In un tempo in cui molte istituzioni religiose occidentali oscillano tra prudenza diplomatica e silenzi imbarazzati, Pizzaballa sceglie la strada più scomoda: stare. Esporsi. Vedere. Toccare. Non delegare la sofferenza ai comunicati stampa.
Il suo gesto assume un valore ancora più forte se si considera che la comunità cristiana di Gaza è una minoranza minuscola, spesso dimenticata, ma profondamente intrecciata al destino del popolo palestinese nel suo insieme. Qui il cristianesimo non è una bandiera identitaria né uno strumento geopolitico: è una presenza storica, araba, locale, che condivide la stessa sorte di chi vive sotto assedio.
Il Natale celebrato a Gaza non ha nulla della cartolina occidentale. Non c’è pace proclamata a parole mentre le bombe cadono.

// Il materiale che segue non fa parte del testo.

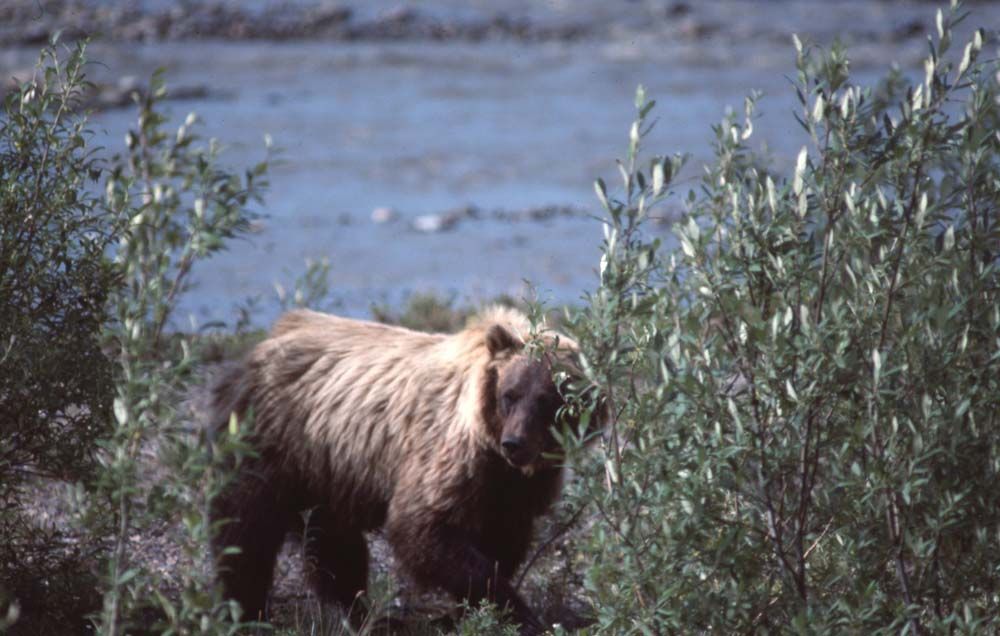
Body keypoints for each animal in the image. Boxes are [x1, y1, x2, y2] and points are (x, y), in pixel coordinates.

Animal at [205, 306, 582, 634]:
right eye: (510, 394)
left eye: (547, 398)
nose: (515, 443)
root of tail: (261, 345)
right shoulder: (450, 458)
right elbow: (423, 529)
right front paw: (517, 613)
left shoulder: (514, 490)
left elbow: (503, 542)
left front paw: (468, 613)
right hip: (270, 442)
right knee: (246, 527)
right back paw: (248, 611)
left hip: (325, 468)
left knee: (333, 542)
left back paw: (365, 614)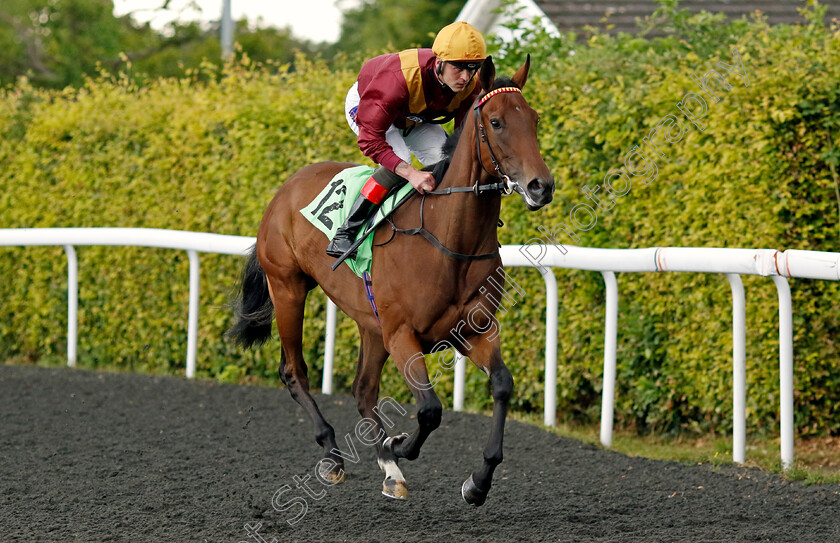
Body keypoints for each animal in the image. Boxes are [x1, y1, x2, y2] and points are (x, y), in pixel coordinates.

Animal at [230, 55, 556, 506]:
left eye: (535, 119)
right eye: (496, 122)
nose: (541, 186)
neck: (448, 240)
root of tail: (286, 187)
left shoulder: (474, 330)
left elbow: (503, 385)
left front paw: (477, 481)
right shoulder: (403, 334)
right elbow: (430, 410)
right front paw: (398, 445)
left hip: (371, 323)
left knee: (364, 389)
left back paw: (389, 470)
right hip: (288, 288)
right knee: (294, 371)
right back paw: (334, 454)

C’è piuttosto una teologia incarnata, scomoda, che ricorda che il messaggio natalizio — se preso sul serio — parla di nascita sotto occupazione, di povertà forzata, di violenza strutturale, di resistenza quotidiana.
Il gesto di Pizzaballa mette implicitamente in crisi anche l’ipocrisia di chi invoca “valori cristiani” mentre giustifica la distruzione sistematica di un popolo. Qui il cristianesimo non è identità culturale da difendere, ma responsabilità storica da assumere.
Camminare tra le macerie non ricostruisce Gaza. Ma restituisce dignità a chi vi vive. E soprattutto rompe il muro dell’indifferenza, che oggi è forse la forma più pericolosa di violenza.
In un mondo che chiede ai palestinesi di sparire in silenzio, dire “restiamo qui” è già un atto di resistenza. E ricordarlo a Natale, nel cuore di Gaza, è un gesto che pesa. Molto.